Movin’ on up.
So this week has been a big move in my life – I finally shut down my Personal Training business. I hung up my boots, put my chalk away, chained up my Kettle Bells and sent out my last ever round of training programs.
This was a big decision for me. Over the past 2 to 3 years, all my dreams and aspirations centered on working with athletes. Becoming one of the worlds best personal trainers. Running my own gym by the time I was 30.
I devoted a lot of time to becoming a good, solid personal trainer. I helped a lot of people – and it turn, without realizing it, those people helped me too – and I made an incredible group of friends whilst doing it.
There is a big chunk of me that is going to miss the crash of Olympic bars dropping. The smell of chalk as it floats off in to the air. And the oh-so delightful sound of women shouting ‘bastaaaaaaaaard’ to a gym full of people during a Deadlift session. But I’ve reached a point in my life where it was time to let go of it.
Because it wasn’t taking me towards where I wanted to be any longer.
The realm of Personal Training was becoming a step in the wrong direction. It wasn’t taking me towards my goals of being a writer or of being a traveller. It was taking time I could have spent writing and the energy I could have used seeing the world. No longer did it mark the road to success, but was leading me on a path to failure.
I held on to it for so long because it was safe. It was a fall back. It’s something I knew I could do, and could do well. I had clients who were set in stone and people who would train with me in a heartbeat.

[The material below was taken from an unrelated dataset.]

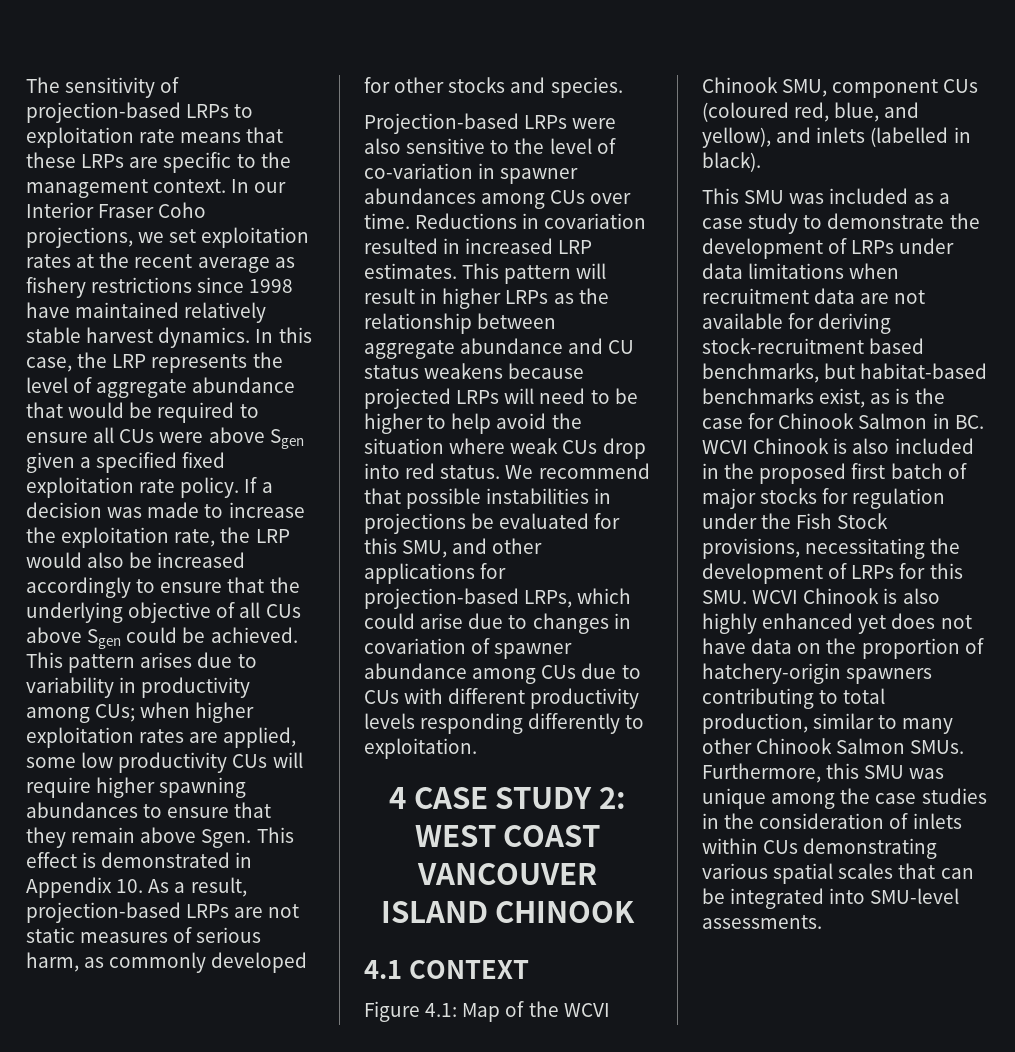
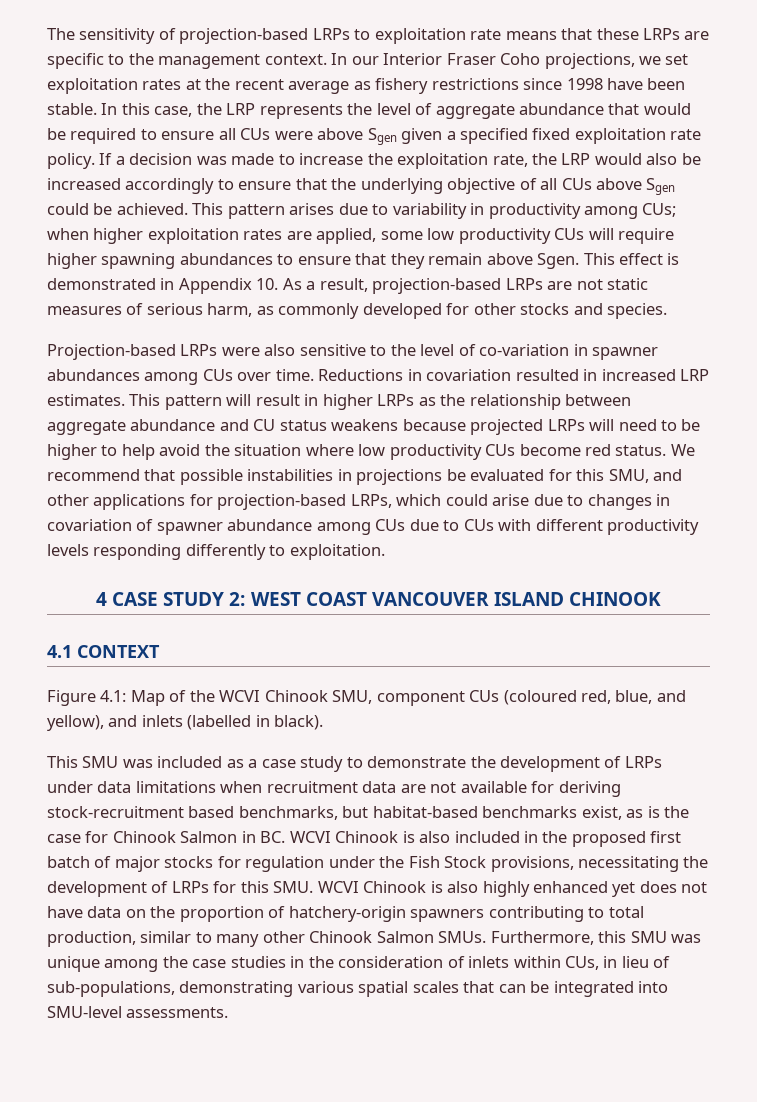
[75,302,267,323] [26,327,251,348] maintained relatively stable harvest dynamics. -> [647,78,686,90] [47,103,97,115] been stable.
[510,438,646,459] [364,463,400,479] weak CUs drop into -> [358,444,581,460] low productivity CUs become
[763,840,799,854] CUs -> [565,956,671,970] [47,981,175,997] CUs, in lieu of sub-populations,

But safe isn’t always better. Safe can make you stale, stagnant and boring.
Jumping off rocks in to the water isn’t safe. It’s basically throwing yourself off a cliff in to something you’re not sure of. How shallow is it? Are there any sharks or jellyfish? How do I get out? Why am I such a big baby and can’t bring myself to jump? But when you do it, it’s one of the most liberating feelings ever. And 99% of the time you come out on top.
That’s how it feels to let go of the past, to come out of the safe zone. Liberating.
It’s safe to say since I dropped my business I feel better. I have more energy, less worry and my creativity has gone through the roof. There are definitely things I need to think about, but I know that just like buses, another opportunity is just around the corner.
Challenge: Find Something you’re hanging on to, that you really feel you need to let go of and just do it. Let go of it. See how you feel. Worst comes to the worst, you just pick it back up again.